┌─ Records for processing
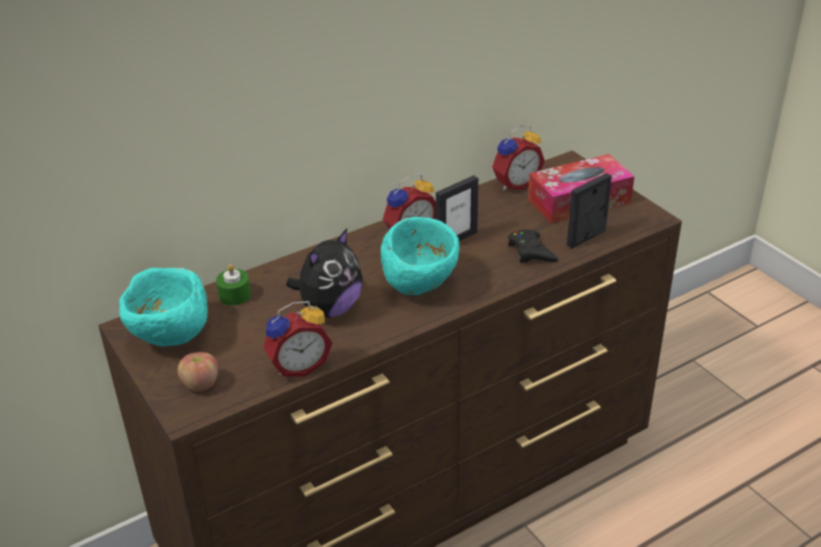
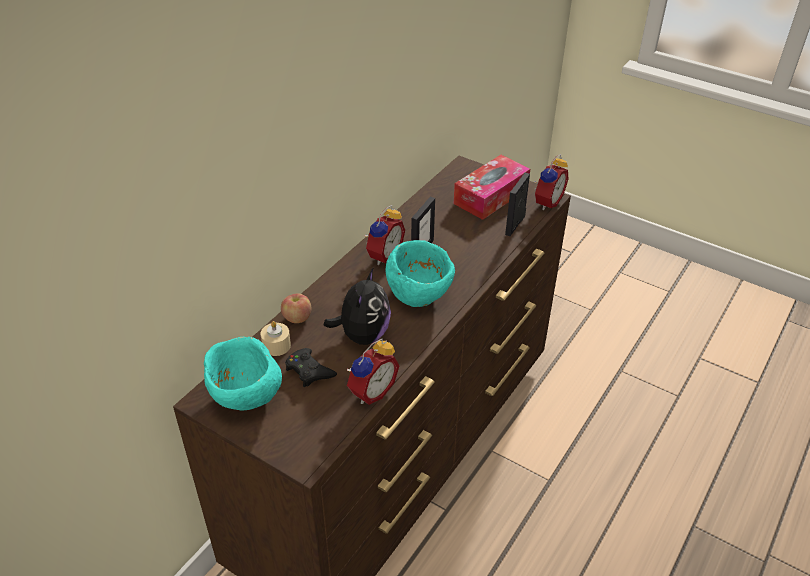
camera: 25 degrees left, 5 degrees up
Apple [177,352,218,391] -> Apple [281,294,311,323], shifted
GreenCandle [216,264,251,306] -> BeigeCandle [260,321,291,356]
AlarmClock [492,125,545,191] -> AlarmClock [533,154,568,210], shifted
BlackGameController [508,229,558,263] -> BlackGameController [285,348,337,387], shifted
└─
| What this task involves |
Transcribe every entry exactly, leaving out the pictures.

| Reply to the exercise |
camera: 25 degrees left, 5 degrees up
Apple [177,352,218,391] -> Apple [281,294,311,323], shifted
GreenCandle [216,264,251,306] -> BeigeCandle [260,321,291,356]
AlarmClock [492,125,545,191] -> AlarmClock [533,154,568,210], shifted
BlackGameController [508,229,558,263] -> BlackGameController [285,348,337,387], shifted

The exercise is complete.